**WHAT YOU WILL DO:** Pictures are to be left out; every line from the one that holds "umnos para formar una red de educadores" to the end of the data is to be retyped exactly.

╭──

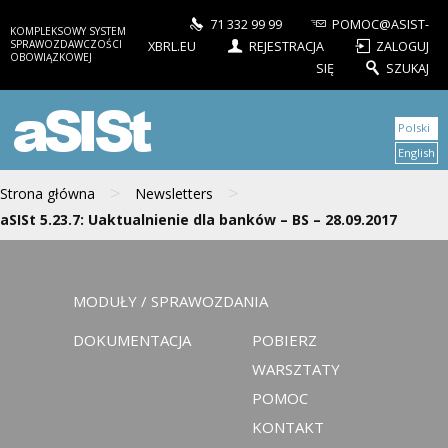
71 332 99 99
POMOC@ASIST-
KOMPLEKSOWY SYSTEM
SPRAWOZDAWCZOŚCI
XBRL.EU
REJESTRACJA
ZALOGUJ
OBOWIĄZKOWEJ
SIĘ
SZUKAJ
aSISt
Polski
English
>
>
Strona główna
Newsletters
aSISt 5.23.7: Uaktualnienie dla banków – BS – 28.09.2017
MODUŁY / SPRAWOZDANIA
DOKUMENTACJA
POBIERZ
WARSZTATY
POMOC
KONTAKT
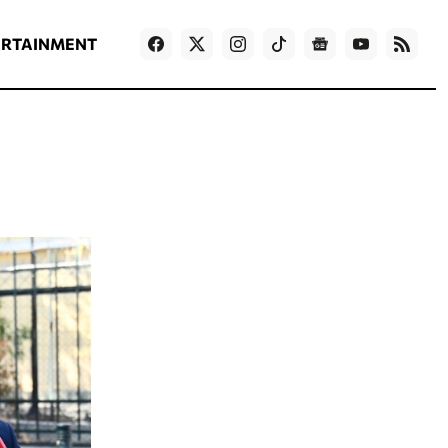
ΡΟΗ ΕΙΔΗΣΕΩΝ
T
NEWS IN ENGLISH
Games
ERTAINMENT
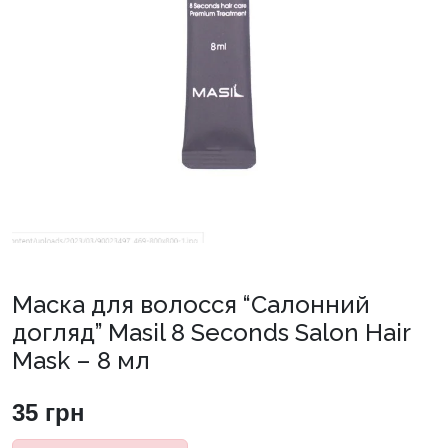
Маска для волосся “Салонний
догляд” Masil 8 Seconds Salon Hair
Mask – 8 мл
35
грн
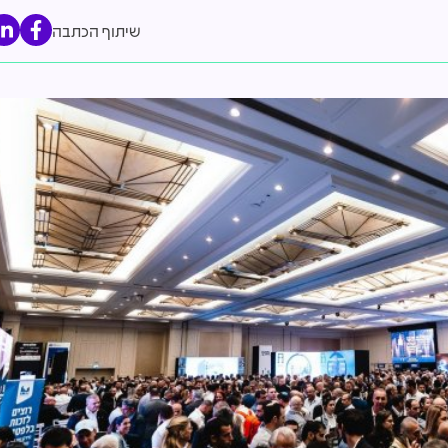
שיתוף הכתבה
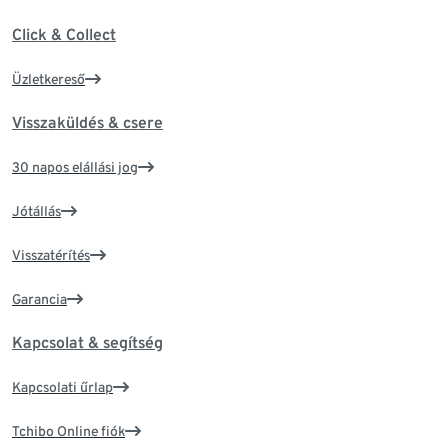
Click & Collect
Üzletkereső
Visszaküldés & csere
30 napos elállási jog
Jótállás
Visszatérítés
Garancia
Kapcsolat & segítség
Kapcsolati űrlap
Tchibo Online fiók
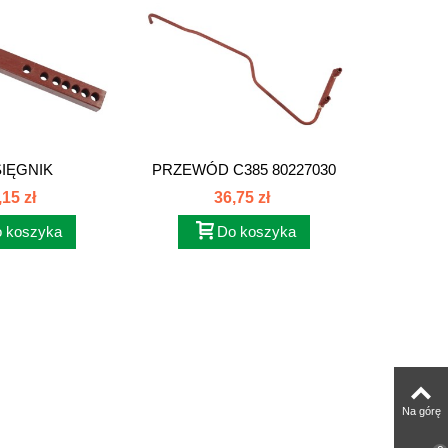
IĘGNIK
PRZEWÓD C385 80227030
ŁĄCZ
ICZNIK...
,15 zł
36,75 zł
 koszyka
Do koszyka
Na górę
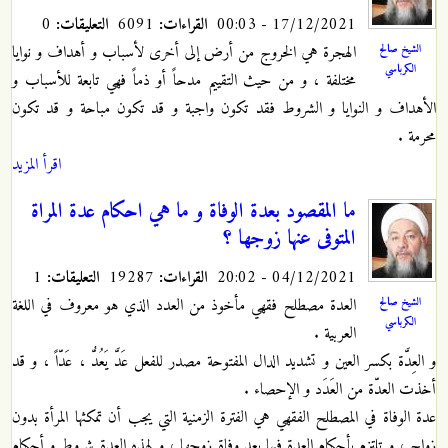
17/12/2021 - 00:03
القراءات:
6091
التعليقات:
0
الهجرة هي الخروج من أرض إلى أخرى لأسباب و أهداف و نوايا
الشيخ صالح
الكرباسي
مختلفة ، و من حيث التقييم مدحاً أو ذماً فهي تابعة للأسباب و
الأهداف و النوايا و الشروط فقد تكون واجبة و قد تكون مباحة و قد تكون
محرمة .
اقرأ المزيد
ما المقصود بعدة الوفاة و ما هي احكام عدة المراة
المتوفى عنها زوجها ؟
04/12/2021 - 20:02
القراءات:
19287
التعليقات:
1
العدة مصطلح فقهي مأخوذ من العدد الذي هو معروف في اللغة
الشيخ صالح
الكرباسي
العربية .
و العِدَّة بكسر العين و تشديد الدال المفتوحة مصدر للفعل عَدَّ يَعُدُّ ، عَدّاً ، و قد
أخذت العدّة من العَدَد و الإحصاء .
عدة الوفاة في المصطلح الفقهي هي الفترة الزمنية التي يجب أن تمكثها المرأة بدون
زواج ، و تلتزم بأحكام العدة فيها بعد وفاة زوجها ، و لهذه العدة شروط و أحكام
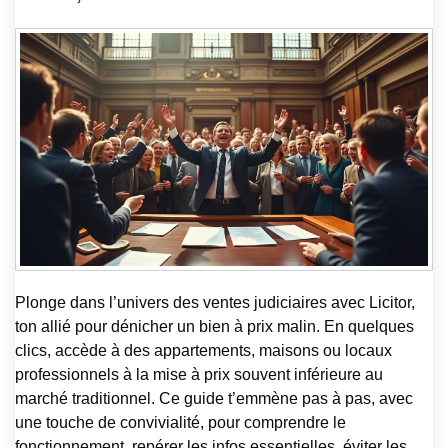
Plonge dans l’univers des ventes judiciaires avec Licitor,
ton allié pour dénicher un bien à prix malin. En quelques
clics, accède à des appartements, maisons ou locaux
professionnels à la mise à prix souvent inférieure au
marché traditionnel. Ce guide t’emmène pas à pas, avec
une touche de convivialité, pour comprendre le
fonctionnement, repérer les infos essentielles, éviter les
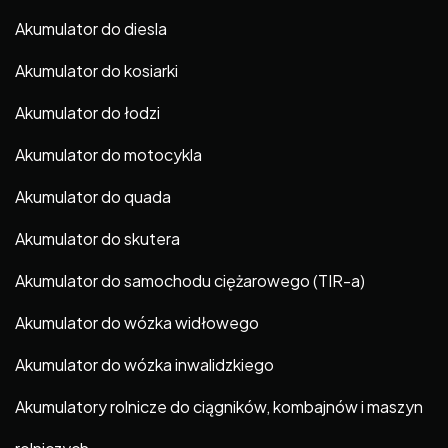
Akumulator do diesla
Akumulator do kosiarki
Akumulator do łodzi
Akumulator do motocykla
Akumulator do quada
Akumulator do skutera
Akumulator do samochodu ciężarowego (TIR-a)
Akumulator do wózka widłowego
Akumulator do wózka inwalidzkiego
Akumulatory rolnicze do ciągników, kombajnów i maszyn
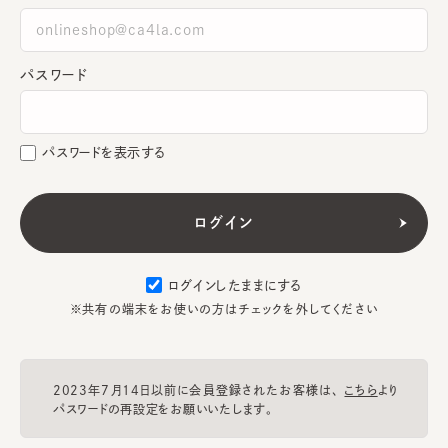
パスワード
パスワードを表示する
ログインしたままにする
※共有の端末をお使いの方はチェックを外してください
2023年7月14日以前に会員登録されたお客様は、
こちら
より
パスワードの再設定をお願いいたします。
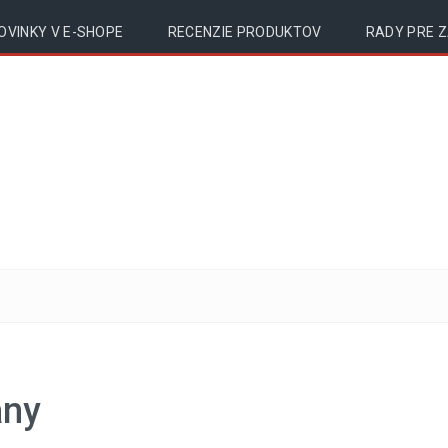
OVINKY V E-SHOPE
RECENZIE PRODUKTOV
RADY PRE 
any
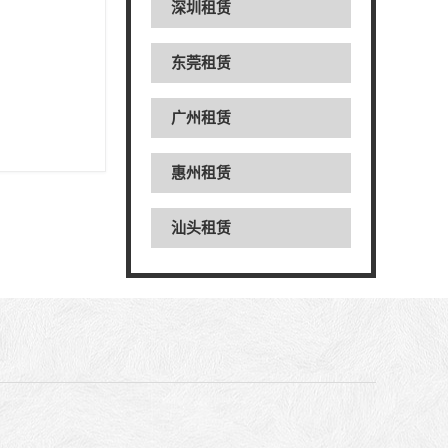
深圳租赁
东莞租赁
广州租赁
惠州租赁
汕头租赁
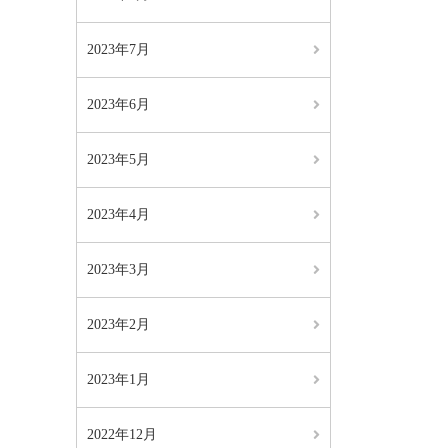
2023年7月
2023年6月
2023年5月
2023年4月
2023年3月
2023年2月
2023年1月
2022年12月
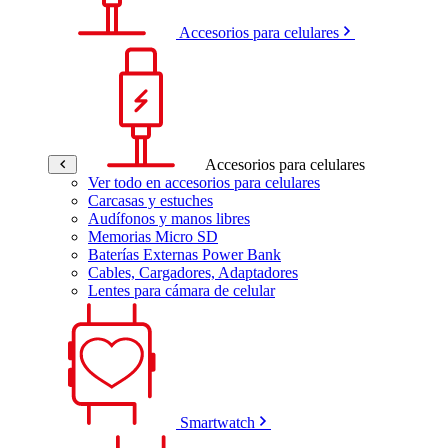
Accesorios para celulares
Accesorios para celulares
Ver todo en accesorios para celulares
Carcasas y estuches
Audífonos y manos libres
Memorias Micro SD
Baterías Externas Power Bank
Cables, Cargadores, Adaptadores
Lentes para cámara de celular
Smartwatch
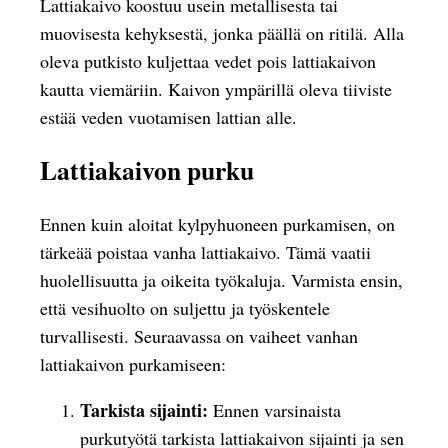
Lattiakaivo koostuu usein metallisesta tai
muovisesta kehyksestä, jonka päällä on ritilä. Alla
oleva putkisto kuljettaa vedet pois lattiakaivon
kautta viemäriin. Kaivon ympärillä oleva tiiviste
estää veden vuotamisen lattian alle.
Lattiakaivon purku
Ennen kuin aloitat kylpyhuoneen purkamisen, on
tärkeää poistaa vanha lattiakaivo. Tämä vaatii
huolellisuutta ja oikeita työkaluja. Varmista ensin,
että vesihuolto on suljettu ja työskentele
turvallisesti. Seuraavassa on vaiheet vanhan
lattiakaivon purkamiseen:
Tarkista sijainti:
Ennen varsinaista
purkutyötä tarkista lattiakaivon sijainti ja sen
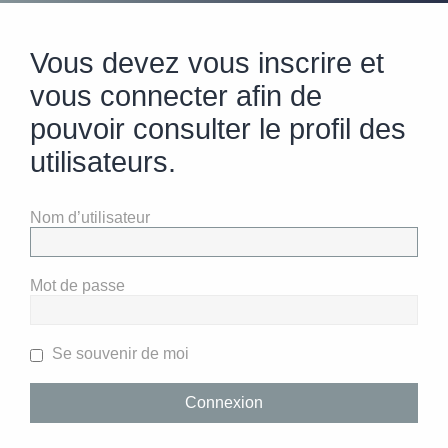
Vous devez vous inscrire et
vous connecter afin de
pouvoir consulter le profil des
utilisateurs.
Nom d’utilisateur
Mot de passe
Se souvenir de moi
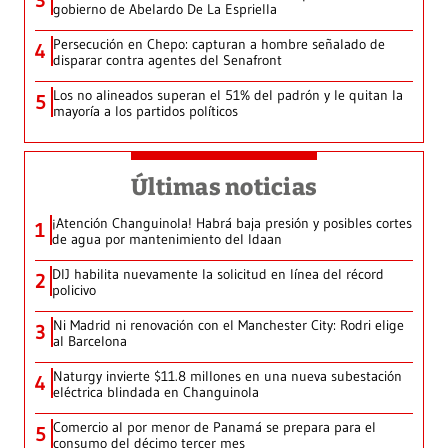
3
gobierno de Abelardo De La Espriella
Persecución en Chepo: capturan a hombre señalado de
4
disparar contra agentes del Senafront
Los no alineados superan el 51% del padrón y le quitan la
5
mayoría a los partidos políticos
Últimas noticias
¡Atención Changuinola! Habrá baja presión y posibles cortes
1
de agua por mantenimiento del Idaan
DIJ habilita nuevamente la solicitud en línea del récord
2
policivo
Ni Madrid ni renovación con el Manchester City: Rodri elige
3
al Barcelona
Naturgy invierte $11.8 millones en una nueva subestación
4
eléctrica blindada en Changuinola
Comercio al por menor de Panamá se prepara para el
5
consumo del décimo tercer mes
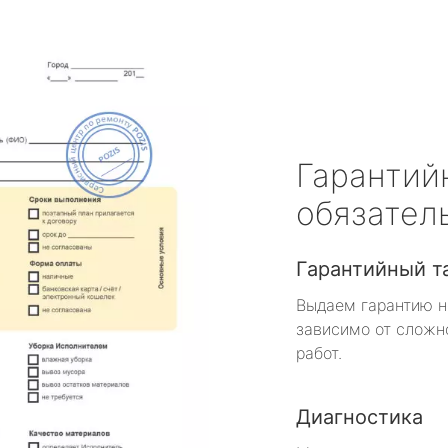
Гарантий
обязател
Гарантийный т
Выдаем гарантию н
зависимо от сложн
работ.
Диагностика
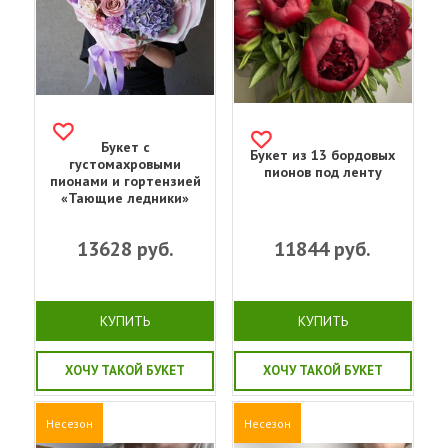
Букет с
Букет из 13 бордовых
густомахровыми
пионов под ленту
пионами и гортензией
«Тающие ледники»
13628
руб.
11844
руб.
КУПИТЬ
КУПИТЬ
ХОЧУ ТАКОЙ БУКЕТ
ХОЧУ ТАКОЙ БУКЕТ
Несезон
Несезон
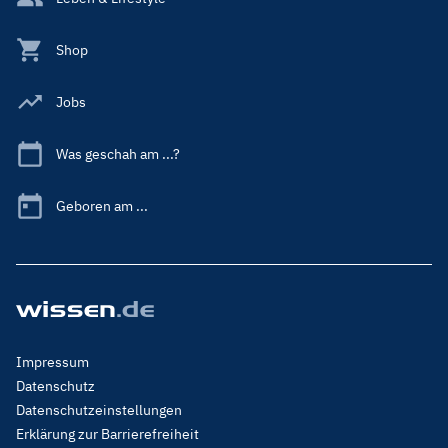
Shop
Jobs
Was geschah am ...?
Geboren am ...
Footer
Impressum
Menu
Datenschutz
Legal
Datenschutzeinstellungen
Erklärung zur Barrierefreiheit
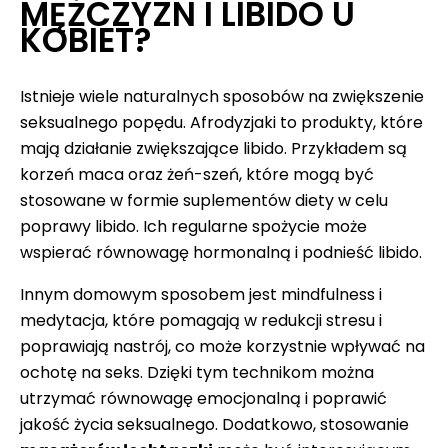
MĘŻCZYZN I LIBIDO U
KOBIET?
Istnieje wiele naturalnych sposobów na zwiększenie
seksualnego popędu. Afrodyzjaki to produkty, które
mają działanie zwiększające libido. Przykładem są
korzeń maca oraz żeń-szeń, które mogą być
stosowane w formie suplementów diety w celu
poprawy libido. Ich regularne spożycie może
wspierać równowagę hormonalną i podnieść libido.
Innym domowym sposobem jest mindfulness i
medytacja, które pomagają w redukcji stresu i
poprawiają nastrój, co może korzystnie wpływać na
ochotę na seks. Dzięki tym technikom można
utrzymać równowagę emocjonalną i poprawić
jakość życia seksualnego. Dodatkowo, stosowanie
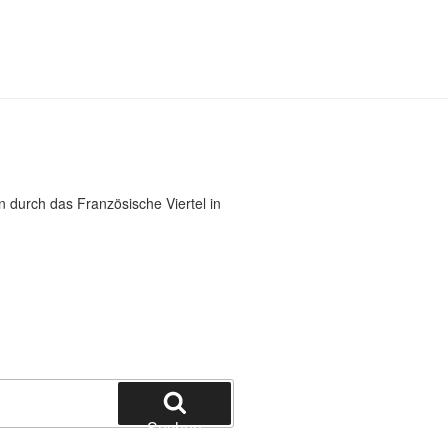
 durch das Französische Viertel in
Suchen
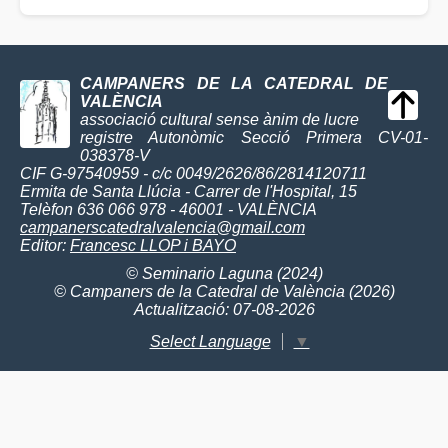
CAMPANERS DE LA CATEDRAL DE
VALÈNCIA
associació cultural sense ànim de lucre
registre Autonòmic Secció Primera CV-01-
038378-V
CIF G-97540959 - c/c 0049/2626/86/2814120711
Ermita de Santa Llúcia - Carrer de l'Hospital, 15
Telèfon 636 066 978 - 46001 - VALÈNCIA
campanerscatedralvalencia@gmail.com
Editor:
Francesc LLOP i BAYO
© Seminario Laguna (2024)
© Campaners de la Catedral de València (2026)
Actualització: 07-08-2026
Select Language
▼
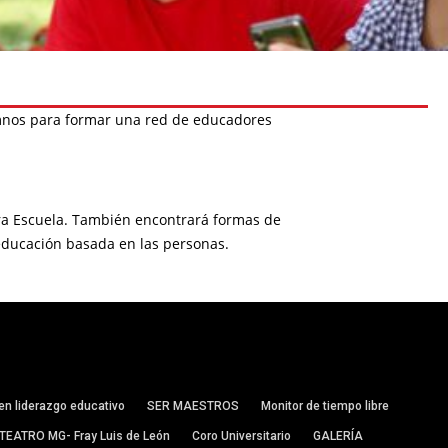
umnos para formar una red de educadores
tra Escuela. También encontrará formas de
educación basada en las personas.
en liderazgo educativo
SER MAESTROS
Monitor de tiempo libre
TEATRO MG- Fray Luis de León
Coro Universitario
GALERÍA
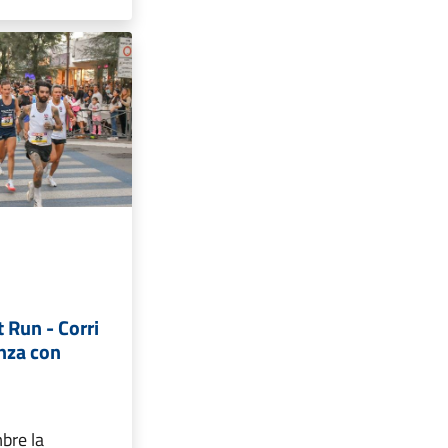
 Run - Corri
enza con
bre la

╰──

**SOLUTION TO THE PROBLEM:**
umnos para formar una red de educadores
tra Escuela. También encontrará formas de
educación basada en las personas.
en liderazgo educativo
SER MAESTROS
Monitor de tiempo libre
TEATRO MG- Fray Luis de León
Coro Universitario
GALERÍA
 Run - Corri
enza con
bre la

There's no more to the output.